- ИЗУЧАЕМЫЙ ТЕКСТ
Клиентка: Невозможно даже перевести дыхание.
Эриксон: Думаю, возможно. Попробуйте.
Клиентка: Хорошо. Итак, я подняла карандаш – и что? Она заставила меня встать ночью и посмотреть на будильник. Я была ужасно рассержена на нее.
Росси: Что же происходит на самом деле, когда Вы спрашиваете клиентку о том, что случилось с ее рукой? Может быть, ее рука поднялась случайно, а Вы просто воспользовались случаем прокомментировать это как движение к карандашу для автоматического письма?
Эриксон: Да.
Росси: Спрашивая, Вы предполагаете, что рука клиентки бессознательно движется к карандашу. Это, в свою очередь вызывает замешательство, которое лишает клиентку возможности действовать осознанно и помогает гипнозу, во время которого она должна просто сидеть и ждать автоматического отклика.
Мур: Пациентам всегда интересно: что же такое особенное видит д-р Эриксон, если они еще вообще ничего не ощущают.
Росси: Конечно, для активизации подсознательных процессов нужны такие вопросы, на которые сознание не может дать простой ответ.
Эриксон: Вы начинаете учиться с того момента, когда слышите что-то новенькое, как ребенок. Вам интересно, что было сказано, что это значит и так далее.
Мур: Ребенок пытается уяснить для себя значение слова.
Росси: Вопросами такого рода Вы формируете раннюю установку на обучение, которая корнями уходит в глубокое детство.
1.4. Как пробудить воспоминания, задавая вопросы; в ожидании автоматического отклика
Эриксон: То, что случится потом, будет иметь отношение к чему-то вне этой комнаты.
Клиентка: Что я должна сделать?
Эриксон: А что я сказал?
Клиентка: (Пауза) Это очень хороший карандаш. (Мертвая тишина.) Он всегда поражает меня. Правда, очень утомительный процесс?
Эриксон: Качественная работа требует времени.
Клиентка: Я знаю, что она собирается ответить. Она собирается ответить «да». Все-таки как это сложно. И вся суета только для того, чтобы получить утвердительный ответ. (Весь этот абзац относится к автоматическому письму.)

- УЧЕБНЫЙ МАТЕРИАЛ
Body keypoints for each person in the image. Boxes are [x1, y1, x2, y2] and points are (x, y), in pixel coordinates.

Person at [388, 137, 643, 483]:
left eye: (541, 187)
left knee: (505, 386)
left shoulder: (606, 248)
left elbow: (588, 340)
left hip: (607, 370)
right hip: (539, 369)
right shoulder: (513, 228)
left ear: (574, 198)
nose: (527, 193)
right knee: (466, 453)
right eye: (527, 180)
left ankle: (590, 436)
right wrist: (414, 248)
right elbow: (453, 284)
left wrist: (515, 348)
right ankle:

- ЦЕЛЬ ЗАДАНИЯ
Продублируйте изучаемый текст полностью, слово в слово и без изменений.

- РЕЗУЛЬТАТ ВЫПОЛНЕНИЯ
Клиентка: Невозможно даже перевести дыхание.
Эриксон: Думаю, возможно. Попробуйте.
Клиентка: Хорошо. Итак, я подняла карандаш – и что? Она заставила меня встать ночью и посмотреть на будильник. Я была ужасно рассержена на нее.
Росси: Что же происходит на самом деле, когда Вы спрашиваете клиентку о том, что случилось с ее рукой? Может быть, ее рука поднялась случайно, а Вы просто воспользовались случаем прокомментировать это как движение к карандашу для автоматического письма?
Эриксон: Да.
Росси: Спрашивая, Вы предполагаете, что рука клиентки бессознательно движется к карандашу. Это, в свою очередь вызывает замешательство, которое лишает клиентку возможности действовать осознанно и помогает гипнозу, во время которого она должна просто сидеть и ждать автоматического отклика.
Мур: Пациентам всегда интересно: что же такое особенное видит д-р Эриксон, если они еще вообще ничего не ощущают.
Росси: Конечно, для активизации подсознательных процессов нужны такие вопросы, на которые сознание не может дать простой ответ.
Эриксон: Вы начинаете учиться с того момента, когда слышите что-то новенькое, как ребенок. Вам интересно, что было сказано, что это значит и так далее.
Мур: Ребенок пытается уяснить для себя значение слова.
Росси: Вопросами такого рода Вы формируете раннюю установку на обучение, которая корнями уходит в глубокое детство.
1.4. Как пробудить воспоминания, задавая вопросы; в ожидании автоматического отклика
Эриксон: То, что случится потом, будет иметь отношение к чему-то вне этой комнаты.
Клиентка: Что я должна сделать?
Эриксон: А что я сказал?
Клиентка: (Пауза) Это очень хороший карандаш. (Мертвая тишина.) Он всегда поражает меня. Правда, очень утомительный процесс?
Эриксон: Качественная работа требует времени.
Клиентка: Я знаю, что она собирается ответить. Она собирается ответить «да». Все-таки как это сложно. И вся суета только для того, чтобы получить утвердительный ответ. (Весь этот абзац относится к автоматическому письму.)